Distribusi aspal dilakukan melalui distributor / agen dalam bentuk curah dan kemasan drum yag dilakukan dari 2 supply point, yakni kilang Cilacap dan PAG (Pabrik Aspal Gresik). Meski bernama pabrik, PAG sebenarnya hanyalah merupakan supply point dengan aspal curahnya diangkut dari kilang Cilacap dengan kapal tanker. Penyaluran aspal curah ke terminal storage distributor dilakukan dari 2 supply point tersebut dengan menggunakan tanker. Penyaluran aspal curah melalui pipa khusus bawah tanah dilakukan oleh Pertamina kepada Grup PT AMU (Asphalt Mitra Utama; salah satunya adalah PT Bintang Jaya) karena lokasi terminalnya berada di sebelah kilang Cilacap.
Filling Plant, unit pengisian aspal ke dalam drum (termasuk pembuatan drumnya), dilakukan juga di kilang Cilacap dan PAG, ditambah dengan satu distributor yang memiliki licence untuk itu, yakni PT Muara Perdana (tergabung dalam grup AMU). Drum sheet yang digunakan memiliki ketebalan 0,63 mm dengan berat isi bersih aspal sebesar 155 kg per drum.

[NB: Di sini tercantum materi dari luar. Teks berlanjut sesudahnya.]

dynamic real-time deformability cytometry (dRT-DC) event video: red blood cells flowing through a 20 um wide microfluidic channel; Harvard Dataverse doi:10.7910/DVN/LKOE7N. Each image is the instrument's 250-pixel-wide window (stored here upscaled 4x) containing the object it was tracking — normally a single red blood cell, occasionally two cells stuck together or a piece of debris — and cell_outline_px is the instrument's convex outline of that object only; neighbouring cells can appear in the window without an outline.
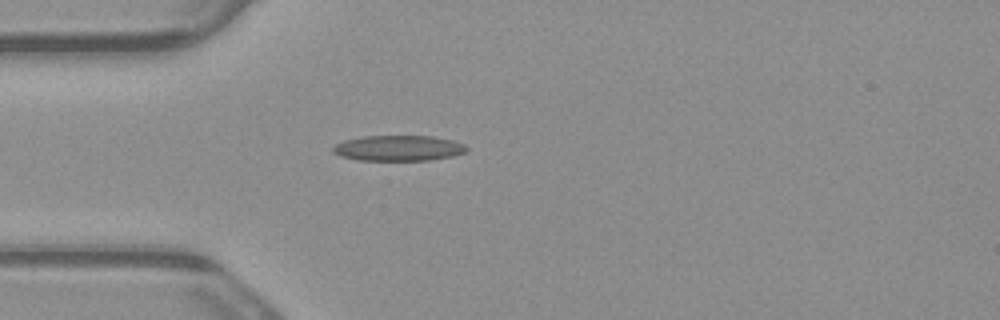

Berkembangnya pembangunan wilayah maupun sentra-sentra ekonomi mendorong konsumsi aspal untuk pembangunan jalan, sehingga supplainya tidak lagi dapat dicukupi oleh kapasitas kilang Cilacap. Untuk mencukupi ini para importir mendatangkan aspal dari berbagai kilang luar negeri (Singapore, Thailand, Iran, Saudi Arabia, Irak, dan Malaysia) dalam bentuk curah maupun drum.